Vladimir Kovačić

Personal information
- Full name: Vladimir Kovačić
- Date of birth: 6 March 1950
- Place of birth: Zagreb, Croatia, Yugoslavia
- Position: Goalkeeper

Senior career*
- Years: Team / Apps / (Gls)
- 1967–1974: Dinamo Zagreb
- 1974–1977: Hamburger SV / 6 / (0)
- 1977–1980: Wuppertaler SV / 94 / (0)

= Vladimir Kovačić =

Croatian footballer (born 1950)

Vladimir Kovačić (born 6 March 1950) is a retired Croatian footballer. He primarily played for Dinamo Zagreb within the Yugoslav First League as well as for Hamburger SV and Wuppertaler SV within the Bundesliga and 2. Bundesliga throughout the 1970s.

==Career==
Kovačić began his senior career at Dinamo Zagreb in the 1967–68 Yugoslav First League. However, he was overshadowed by Bosnian goalkeeper Fahrija Dautbegović for a long time whom he only had to replace occasionally as Dautbegović was firmly within the Starting XI of the club. Throughout his time in Croatia, he was also goalkeeper of NK Zagreb at some point. In 1974, he moved to the Bundesliga to play for Hamburger SV to act as second goalkeeper behind Rudi Kargus, becoming the first Croatian to play for the club. After making his debut in the top flight of German football for the 1974–75 season in the 4–0 away win against Wuppertaler SV in April 1975, he had to wait until January 1977 in a 4–4 draw against Borussia Dortmund before he was allowed to play again for when Kargus was injured, only making six appearances in total. As a substitute, he supported the team in their victory at the 1975–76 DFB-Pokal and at the following 1976–77 European Cup Winners' Cup which saw career highs for the club. Notably, during the 1976–77 season, on 5 February 1977, he was the goalkeeper in a 5–3 thrashing against Rot-Weiss Essen that would lead to their relegation that season.

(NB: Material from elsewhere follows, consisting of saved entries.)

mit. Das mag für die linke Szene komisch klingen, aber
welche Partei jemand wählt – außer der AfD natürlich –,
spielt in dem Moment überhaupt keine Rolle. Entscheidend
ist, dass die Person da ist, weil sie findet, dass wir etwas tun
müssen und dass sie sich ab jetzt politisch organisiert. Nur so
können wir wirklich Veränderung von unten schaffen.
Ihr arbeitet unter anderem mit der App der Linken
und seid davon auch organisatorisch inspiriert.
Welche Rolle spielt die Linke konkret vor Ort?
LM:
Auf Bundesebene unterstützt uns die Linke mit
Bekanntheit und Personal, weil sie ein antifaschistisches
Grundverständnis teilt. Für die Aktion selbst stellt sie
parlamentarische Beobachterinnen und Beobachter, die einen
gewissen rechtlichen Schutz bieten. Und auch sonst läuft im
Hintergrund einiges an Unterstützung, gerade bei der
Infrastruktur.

In 1977, Kovačić accepted an offer from Wuppertaler SV, which had been relegated to the 2. Bundesliga since 1974. Within the club, he replaced Fritz Stefens within the Starting XI and established himself as the regular goalkeeper. After narrowly missing out on promotion last year as third in the table, he only achieved a midfield place in the North Division with the team centering around Bernhard Hermes, Helmut Lausen and Günter Pröpper. As a result, the club slipped further, and at the end of the 1979–80 season, Die Löwen were relegated to the Oberliga West as the bottom of the table with Kovačić retiring from the club.